• Assigned task:
Please output the whole listing below exactly as it is.

Material provided Start Marker

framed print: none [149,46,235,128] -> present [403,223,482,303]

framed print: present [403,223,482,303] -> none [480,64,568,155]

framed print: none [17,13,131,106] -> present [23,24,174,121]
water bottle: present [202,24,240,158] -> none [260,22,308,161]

Material provided End Marker

• Answer space:
framed print: none [149,46,235,128] -> present [403,223,482,303]

framed print: present [403,223,482,303] -> none [480,64,568,155]

framed print: none [17,13,131,106] -> present [23,24,174,121]
water bottle: present [202,24,240,158] -> none [260,22,308,161]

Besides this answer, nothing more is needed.